Searching for Atmospheric Biomarkers
If we were to look at the Earth from a distance, the spectrum of its atmosphere would look very different from that of Venus or Mars. Whilst Venus and Mars show strong evidence of having carbon dioxide in their atmospheres, Earth exhibits the tell-tale signs of ozone and water as well as some carbon dioxide.
Ozone is a compound of oxygen, so finding large amounts of ozone would mean that there were large amounts of oxygen. Some scientists believe that large amounts of oxygen can only be produced by life - such as plants and trees on land and tiny plants (phytoplankton) in the oceans. So if we discovered a planet with ozone in its spectrum we might expect there to be life on it. In fact, space telescopes are now being planned that look specifically for ozone in the atmospheres of distant planets.
Such an indication is called a biomarker because it marks out the possibility that life could exist.
Of course biomarker gases, such as ozone, only relate to life as we know it. We have to remember that extra-terrestrial life may not be what we expect and therefore may not require oxygen. Indeed, there is life at the bottom of our oceans that survives without oxygen.
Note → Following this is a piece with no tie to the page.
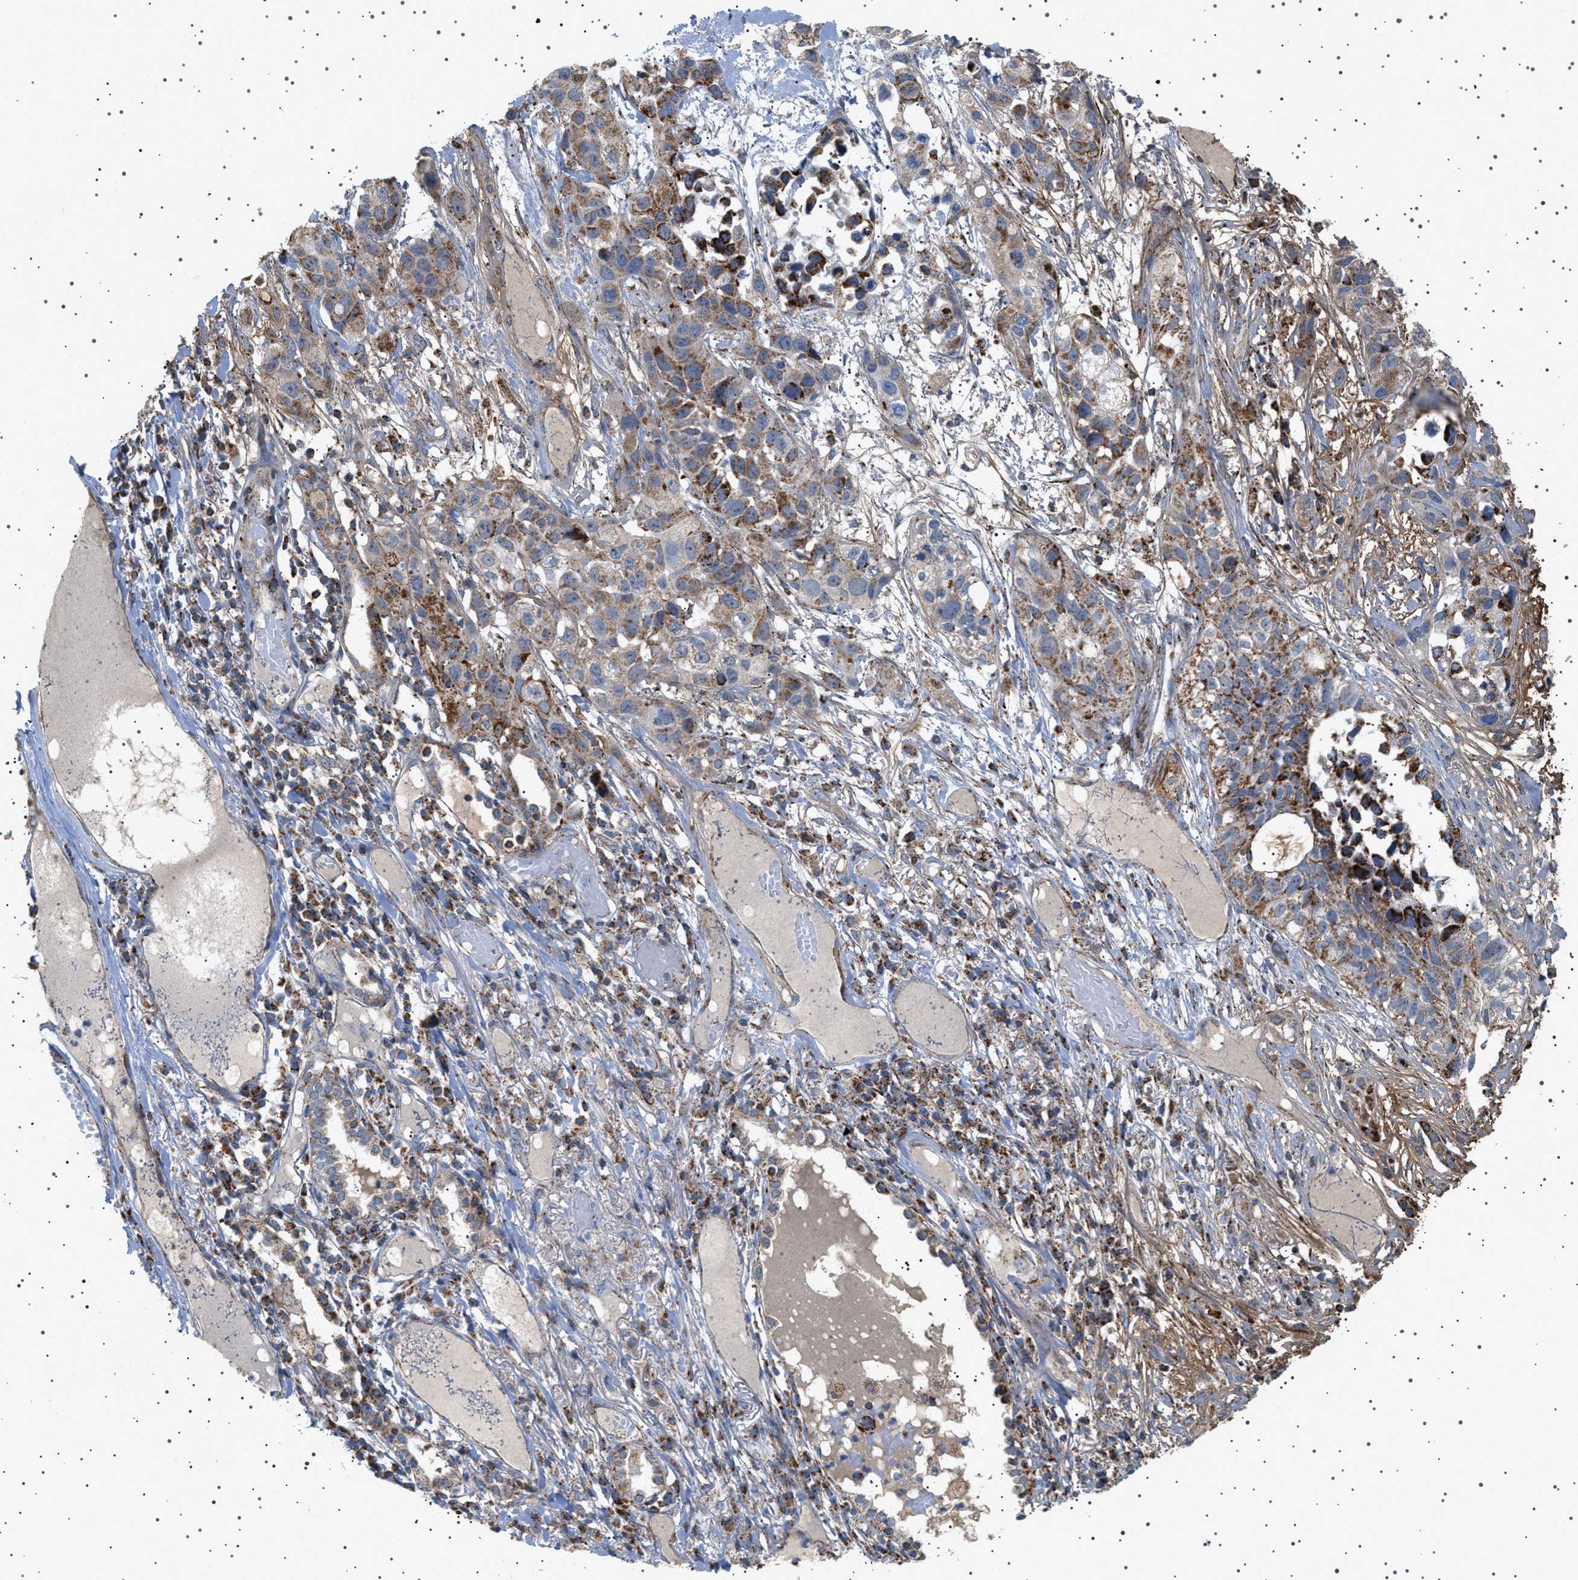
{"staining": {"intensity": "moderate", "quantity": "25%-75%", "location": "cytoplasmic/membranous"}, "tissue": "lung cancer", "cell_type": "Tumor cells", "image_type": "cancer", "snomed": [{"axis": "morphology", "description": "Squamous cell carcinoma, NOS"}, {"axis": "topography", "description": "Lung"}], "caption": "Immunohistochemistry of lung cancer (squamous cell carcinoma) shows medium levels of moderate cytoplasmic/membranous staining in approximately 25%-75% of tumor cells.", "gene": "UBXN8", "patient": {"sex": "male", "age": 71}}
The SETI programme is an international project employing over 100 scientists, educators and support staff who are dedicated to searching for signals from advanced civilisations inhabiting a distant planet.
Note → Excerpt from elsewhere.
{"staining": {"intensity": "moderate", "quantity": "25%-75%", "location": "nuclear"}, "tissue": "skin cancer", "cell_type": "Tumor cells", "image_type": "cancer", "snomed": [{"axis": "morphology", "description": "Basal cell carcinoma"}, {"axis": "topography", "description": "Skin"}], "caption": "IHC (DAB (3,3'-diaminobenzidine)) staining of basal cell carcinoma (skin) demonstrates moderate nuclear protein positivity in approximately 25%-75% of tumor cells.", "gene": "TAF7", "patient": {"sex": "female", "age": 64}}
In truth, we don't know what an alien signal will be like. The first extra-terrestrial civilization to make contact is likely to be far more technologically advanced than humans and we could scarcely imagine their thought processes, let alone their reasons and methods for communicating with us. All we can do is make some educated guesses based on our own knowledge and technology.
SETI's first assumption is that the signal will be received at or around the frequency of 1420 MHz. This is the spectral frequency of hydrogen, the most common element in the universe, and therefore may be a universal reference point for different intelligent species.
In order to detect strong signals at this wavelength, SETI uses radio telescopes around the world, such as the Allan Telescope Array (pictured) to scan the night sky. They have even targeted specific nearby stars in an attempt to detect periodic signals beamed in our direction.